### Document text

#####

In modern arc lamps, of which there are so many forms that it would be impossible even to classify them in the space at our disposal, the arc is generally struck by the action of the current in an electro-magnet or solenoid, which is connected in series with the carbons, so that when the current passes the armature of this magnet is attracted, and its motion is caused to separate the carbons. This sets the lamp in action, and then, as the carbon-points are consumed, the resistance to the passage of the current gradually increases. If the source of electricity is such as to maintain a constant, or nearly constant, difference of potential between the terminals of the lamp, the effect will be that the current will gradually become reduced. On the other hand, if the source is such as to maintain a constant or nearly constant current through the lamp, the effect will be that the difference of potential will increase. Either of these effects may be made use of to regulate the length of the arc. Generally the carbons (which are round rods formed by making powdered coke into a paste and baking it) stand in a vertical line, and the upper one is fixed in a heavy holder, which tends to slide down until the points touch. But its motion downwards is checked by a clutch or brake of some kind, which allows it to descend little by little, and only when the length of the arc has become unduly great. Fig. 2 is a skeleton diagram showing the mechanism of Serrin's arc lamp, which was one of the earliest successful forms. Here the upper carbon-holder, A, has rack teeth on it, which gear into the first of a train of toothed wheels, BC, so that the train must revolve as the carbon descends. The last wheel in the train, C (which moves much for a very small movement of the holder), is a star-wheel, whose projecting limbs hit or miss a detent, E, the position of which is controlled by an electro-magnet, G, pulling against a spring, F. When the arc is struck the star-wheel is locked, so that the upper carbon-holder is fixed.
As the arc lengthens, the current in the controlling electro-magnet becomes weakened, and this goes on until the detent rises far enough to release the star-wheel. The holder, A, then descends until the current is again strong enough to make the electro-magnet draw the detent down and lock the wheel. Here the control depends on variations in the strength of the current passing across the arc, and the controlling electro-magnet is in series with the carbons (being in fact the magnet which also strikes the arc); if, however, the lamp were to be used with a constant current, the control could easily be effected by variations in the difference of potential between the carbons. The controlling magnet must then form a shunt to the arc itself, and be set so that when the shunt current in it is weak the star-wheel is locked, and when the shunt current exceeds a certain limit the detent is raised and the star-wheel is released. The lamp shown in fig. 2 has this peculiarity, that the descent of the upper carbon-holder makes the lower holder rise, through half the distance, by means of the pulley D, and chain H. The effect is to keep the arc burning always at one and the same place, the lower carbon being the negative one, which consumes half as fast as the other. Lamps with this feature are called 'focussing' lamps, and are useful in lanterns where the luminous centre must be maintained in the focus of a lens. For ordinary uses the focussing arrangement is not necessary, and is omitted.
In many modern lamps the controlling electro-magnet is double, consisting of a series and a shunt portion, combined in such a way that the holder is released, and the carbons are caused to approach by either a weakening of the current or an increase of the potential, or both. Such lamps may be used either with constant current or with constant potential.

#####

[Some rows]

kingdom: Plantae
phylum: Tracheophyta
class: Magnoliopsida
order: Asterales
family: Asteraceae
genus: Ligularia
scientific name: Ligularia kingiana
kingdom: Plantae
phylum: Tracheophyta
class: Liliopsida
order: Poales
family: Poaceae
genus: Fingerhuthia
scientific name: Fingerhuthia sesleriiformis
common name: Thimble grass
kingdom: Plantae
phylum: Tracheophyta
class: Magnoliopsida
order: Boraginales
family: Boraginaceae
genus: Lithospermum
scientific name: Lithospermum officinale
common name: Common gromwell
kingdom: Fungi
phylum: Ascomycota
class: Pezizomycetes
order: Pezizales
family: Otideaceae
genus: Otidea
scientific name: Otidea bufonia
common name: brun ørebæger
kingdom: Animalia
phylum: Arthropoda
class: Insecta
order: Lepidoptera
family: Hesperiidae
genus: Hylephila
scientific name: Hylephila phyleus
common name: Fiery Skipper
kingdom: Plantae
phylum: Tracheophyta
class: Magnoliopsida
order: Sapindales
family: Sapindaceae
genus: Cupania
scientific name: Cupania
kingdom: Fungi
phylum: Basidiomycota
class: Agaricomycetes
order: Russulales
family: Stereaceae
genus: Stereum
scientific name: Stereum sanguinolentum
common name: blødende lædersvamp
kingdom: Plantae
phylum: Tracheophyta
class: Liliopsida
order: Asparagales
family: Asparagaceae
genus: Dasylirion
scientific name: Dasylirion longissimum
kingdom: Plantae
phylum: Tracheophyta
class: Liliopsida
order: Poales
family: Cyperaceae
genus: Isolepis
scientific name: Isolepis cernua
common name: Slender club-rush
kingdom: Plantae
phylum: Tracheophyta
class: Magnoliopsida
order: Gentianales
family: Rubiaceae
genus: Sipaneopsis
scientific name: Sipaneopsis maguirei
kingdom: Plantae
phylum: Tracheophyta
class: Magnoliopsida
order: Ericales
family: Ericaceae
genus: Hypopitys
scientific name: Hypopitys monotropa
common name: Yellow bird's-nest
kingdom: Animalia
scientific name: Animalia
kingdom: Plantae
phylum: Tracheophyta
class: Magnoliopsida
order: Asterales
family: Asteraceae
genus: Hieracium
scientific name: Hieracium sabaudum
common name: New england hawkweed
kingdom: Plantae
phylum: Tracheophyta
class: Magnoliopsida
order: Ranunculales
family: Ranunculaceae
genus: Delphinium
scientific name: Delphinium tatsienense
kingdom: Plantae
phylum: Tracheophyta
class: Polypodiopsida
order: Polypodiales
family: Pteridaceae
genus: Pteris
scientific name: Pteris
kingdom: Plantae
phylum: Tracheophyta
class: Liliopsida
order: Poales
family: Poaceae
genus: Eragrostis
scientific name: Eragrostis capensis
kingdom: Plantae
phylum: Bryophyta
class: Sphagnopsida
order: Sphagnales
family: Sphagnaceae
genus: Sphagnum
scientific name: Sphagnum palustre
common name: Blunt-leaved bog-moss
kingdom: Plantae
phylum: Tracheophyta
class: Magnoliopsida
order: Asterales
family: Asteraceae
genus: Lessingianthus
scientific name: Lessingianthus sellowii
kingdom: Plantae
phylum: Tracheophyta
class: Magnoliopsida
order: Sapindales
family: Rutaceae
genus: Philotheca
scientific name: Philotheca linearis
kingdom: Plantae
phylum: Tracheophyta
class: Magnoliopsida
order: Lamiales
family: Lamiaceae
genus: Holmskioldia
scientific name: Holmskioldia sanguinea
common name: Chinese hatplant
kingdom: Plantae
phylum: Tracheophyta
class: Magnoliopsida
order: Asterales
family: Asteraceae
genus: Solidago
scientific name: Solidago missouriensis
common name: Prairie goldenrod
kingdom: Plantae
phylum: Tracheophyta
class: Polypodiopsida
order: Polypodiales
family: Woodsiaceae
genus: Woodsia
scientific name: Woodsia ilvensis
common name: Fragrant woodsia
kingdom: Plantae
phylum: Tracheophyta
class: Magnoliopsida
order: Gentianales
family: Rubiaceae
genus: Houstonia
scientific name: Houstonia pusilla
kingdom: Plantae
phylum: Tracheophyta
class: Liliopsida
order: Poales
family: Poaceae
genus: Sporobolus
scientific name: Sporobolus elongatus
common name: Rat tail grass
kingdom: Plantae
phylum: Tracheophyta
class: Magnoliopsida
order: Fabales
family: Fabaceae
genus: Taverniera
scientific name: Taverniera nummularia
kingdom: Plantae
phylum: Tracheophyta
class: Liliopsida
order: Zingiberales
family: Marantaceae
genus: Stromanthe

#####

### Written instruction
Continue the passage on arc lamps, starting after its final sentence.

### Output for this task
In place of the train of wheels in Serrin's lamp, a single brake-wheel has been used, turned by a rack on the upper carbon-holder, and stopped or checked by a brake-lever which is pressed against or withdrawn from its circumference by the controlling electro-magnet. Some very successful modern lamps, such as those of Brush and Thomson-Houston, use a still simpler device. The upper carbon-holder slides through a loose collar or ring, which can be tilted by the controlling magnet, so that it clutches the holder. When the current falls or the potential rises this clutch collar is untilted, so that the holder slips through it and shortens the arc. A dash pot is employed to prevent the fall of the holder from being too rapid.
When a number of arc lamps are to be used together they are generally connected in series; a constant current is sent through the group, and the control of the carbons is effected by shunt electro-magnets, taking advantage of variations in the difference of potential between the carbons. To prevent the whole group from being extinguished should the feeding mechanism in any one lamp fail to act, a device is added by which any lamp that fails is short-circuited—i.e. the current passes through it by another path. They may, however, be grouped in parallel, if the control is arranged to depend on variations in the strength of the current. Parallel grouping is usual when the lamps are to be served with alternating electric currents.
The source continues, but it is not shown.